Bugün 5 sene öncesine göre çok daha dramatik bir iklim krizi tablosu ile karşı karşıyayız. Ben teknolojinin gücüne inanıyorum ve küresel ısınmayı önlemeyi başaracağımız konusunda ümitliyim ancak sıcaklıkları kontrol altına alsak dahi pek çok kişinin de bilmediği şey, buzullar yüzyıllar boyunca erimeye devam edecek. Deniz seviyelerindeki artış, önümüzdeki dönemde hazırlıklı olmamız gereken en önemli tehditlerden biri. Geçtiğimiz yıl sonunda ise buzulların erimesine ve deniz seviyesindeki artış riskine dikkat çekmek amacıyla Antarktika’nın zirvesi Vinson Dağı’na tırmandım.
“ÇERKEZKÖY OSB ÖNEMLİ BİR ÜRETİM MERKEZİ”
- Çerkezköy Organize Sanayi Bölgesi hakkında bir şeyler söylemek ister misiniz?
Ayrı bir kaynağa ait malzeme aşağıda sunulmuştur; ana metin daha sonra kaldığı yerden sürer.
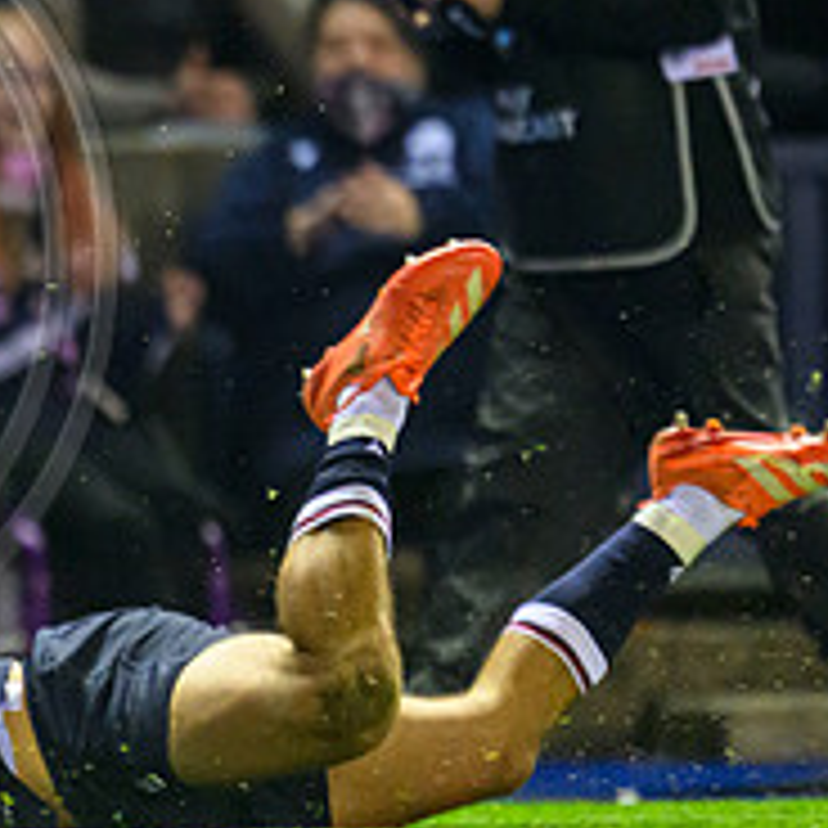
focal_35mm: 1707
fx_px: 46195
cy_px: 358
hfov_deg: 1.0
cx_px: -413
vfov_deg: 1.0
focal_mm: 560
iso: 8000
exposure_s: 1/500
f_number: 4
- Çerkezköy OSB, ülke ekonomisine katkı ve yarattığı istihdam açısından önemli bir üretim merkezi konumunda yer alıyor. Bölgede üretim yapan farklı ölçekteki firmaların, global pazarda rekabet ve ihracat gücünü arttırmasına ciddi katkılar sağlıyor. Biz de Beko olarak bölge ve ülke ekonomisine katkı sunma, katma değer yaratma hedefiyle faaliyetlerimize devam ediyoruz.